Siempre me he considerado un hombre de acción, capaz de tomar decisiones rápidamente y, a pesar de ello, sin insensateces, aunque los más conformistas crean lo contrario; pero no en todas las ocasiones uno puede actuar igual. A veces, cuando hay que sopesar más que en otras los pros y contras porque de según qué decisiones dependen cosas extremadamente vitales y que no se pueden dirimir a la ligera, es obvio que podemos llegar a sentirnos desbordados; incluso aunque creamos saber de antemano lo más conveniente o acertado.

La madurez, como tal y no como consecuencia de la edad, me llegó algo tarde, que alguien puede tener muchos años y no saber sacarle provecho a la experiencia, tropezando una y otra vez en las mismas piedras.
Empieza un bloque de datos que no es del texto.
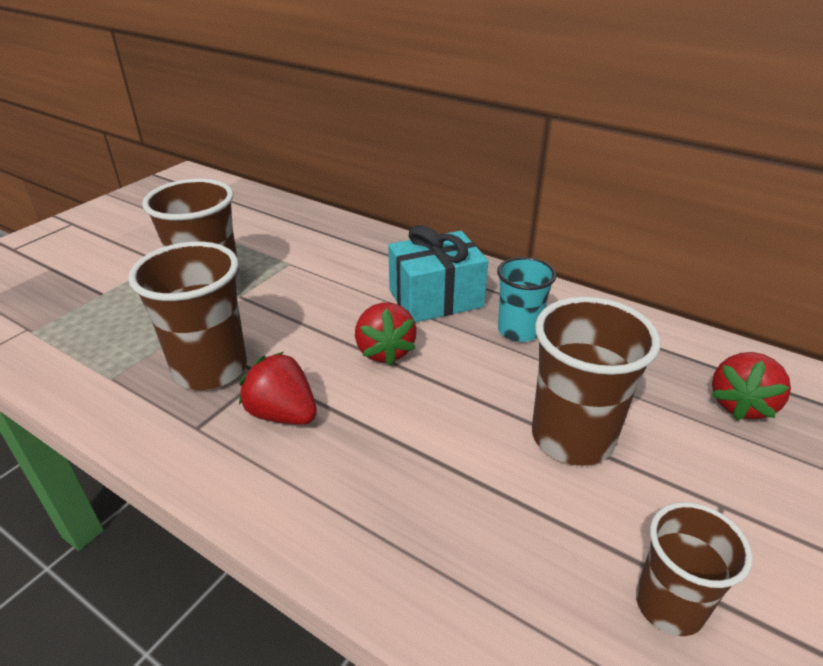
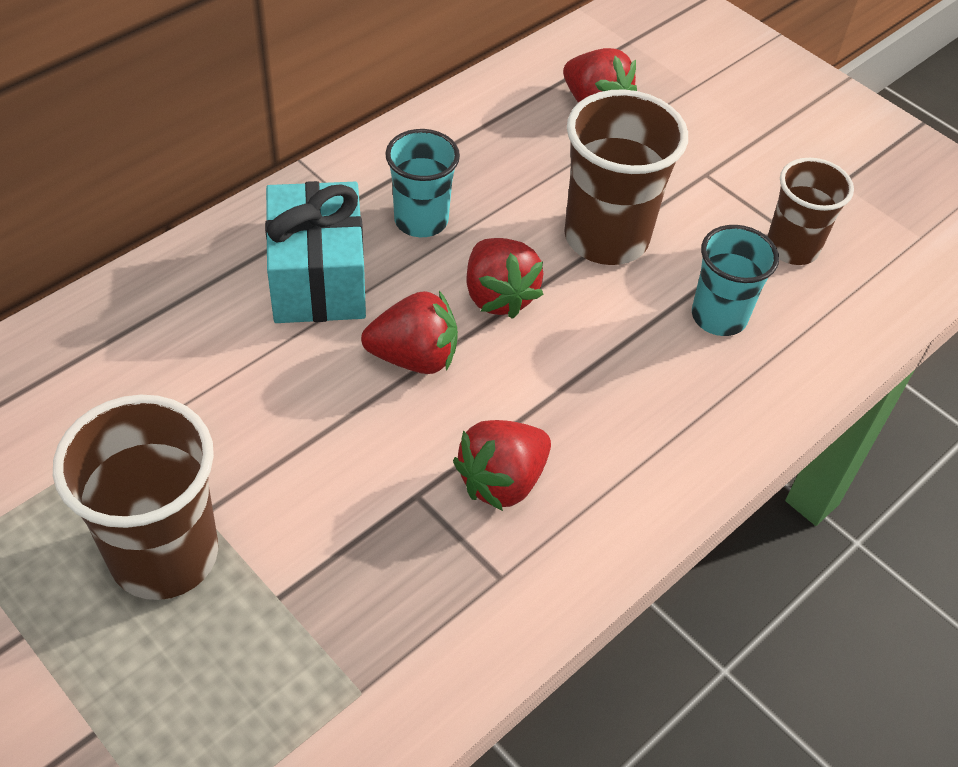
camera: 80 degrees left, 15 degrees up
(210, 369) = (384, 558): brown cup -> none
(464, 382) = (498, 296): none -> red strawberry
(520, 540) = (719, 316): none -> turquoise cup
Tuve que llegar a los 50 para que, sin desandar lo andado porque eso es imposible y, además, es una torpeza pensar que podamos empezar de nuevo, le encontrara su sentido a lo vivido para ir logrando cierto equilibrio en el día a día e ir acrecentándolo más y más.
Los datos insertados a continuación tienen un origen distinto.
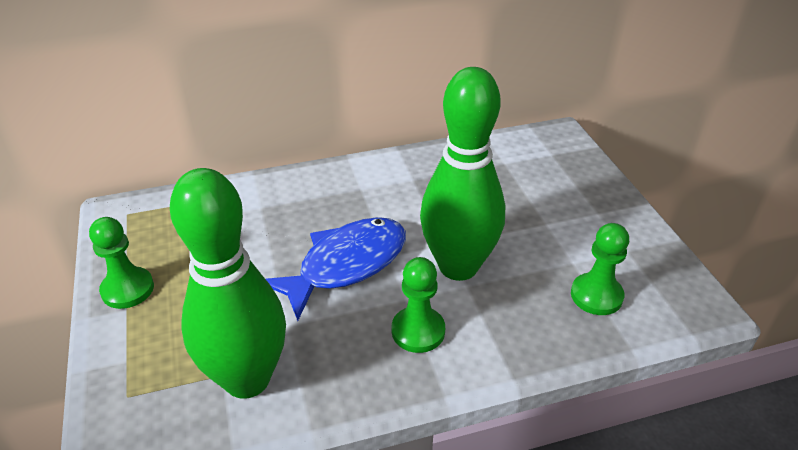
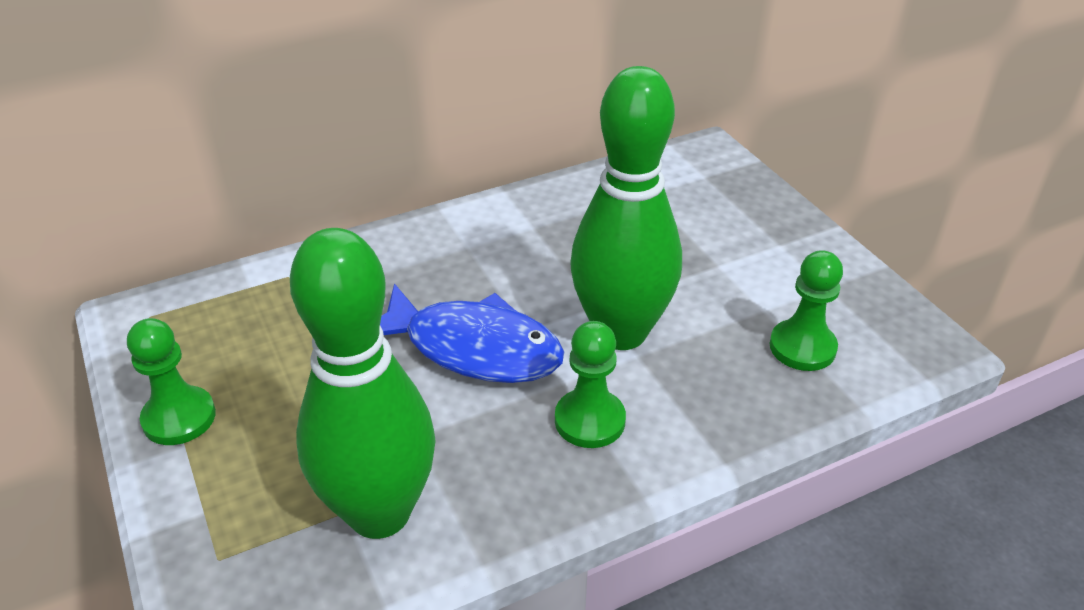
camera: 10 degrees left, 0 degrees up
(346, 265) = (473, 348): blue fish -> blue fish turned 75 degrees clockwise

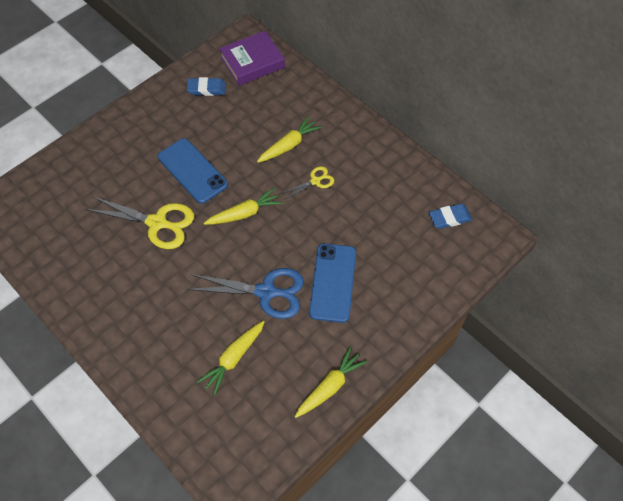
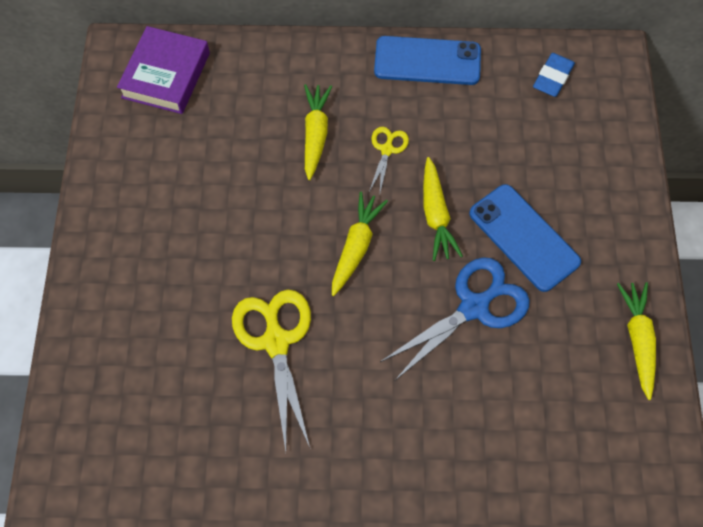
camera: 45 degrees left, 5 degrees up
(157, 223) = (276, 341): yellow scissors -> yellow scissors turned 75 degrees counterclockwise
(192, 171) = (245, 251): blue phone -> blue phone (427, 61)
(206, 89) = (149, 147): blue eraser -> none
(234, 358) = (522, 403): yellow carrot -> yellow carrot (436, 215)

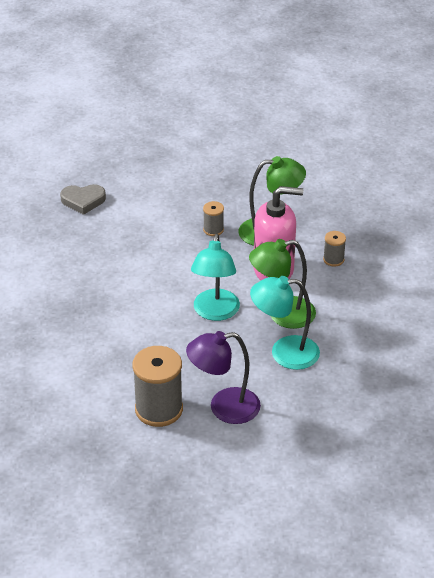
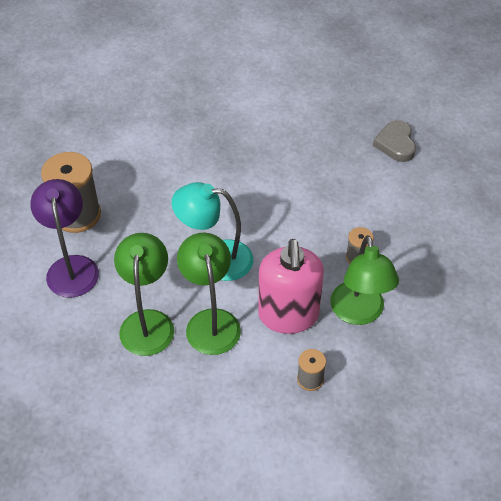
camera: 90 degrees right, 10 degrees up
(284, 353) = (147, 322): turquoise lamp -> green lamp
Obnubilados por un mundo en el que prevalece la prisa, sin darnos tiempo ni lugar para interiorizar, favoreciendo el autoengaño, el conformismo y la resignación, cuando no la apatía o la tristeza, el equilibrio resulta casi un lujo pero es lo único que nos aporta serenidad.
Sólo lo he conseguido encontrar en la autocrítica sincera, que no suele ser indolora pero nos ayuda a cauterizar heridas del pasado que son lastres, y en el deseo inamovible de continuar el camino emprendido hasta meter la llave correcta en la cerradura de la puerta que conduce a un futuro mejor.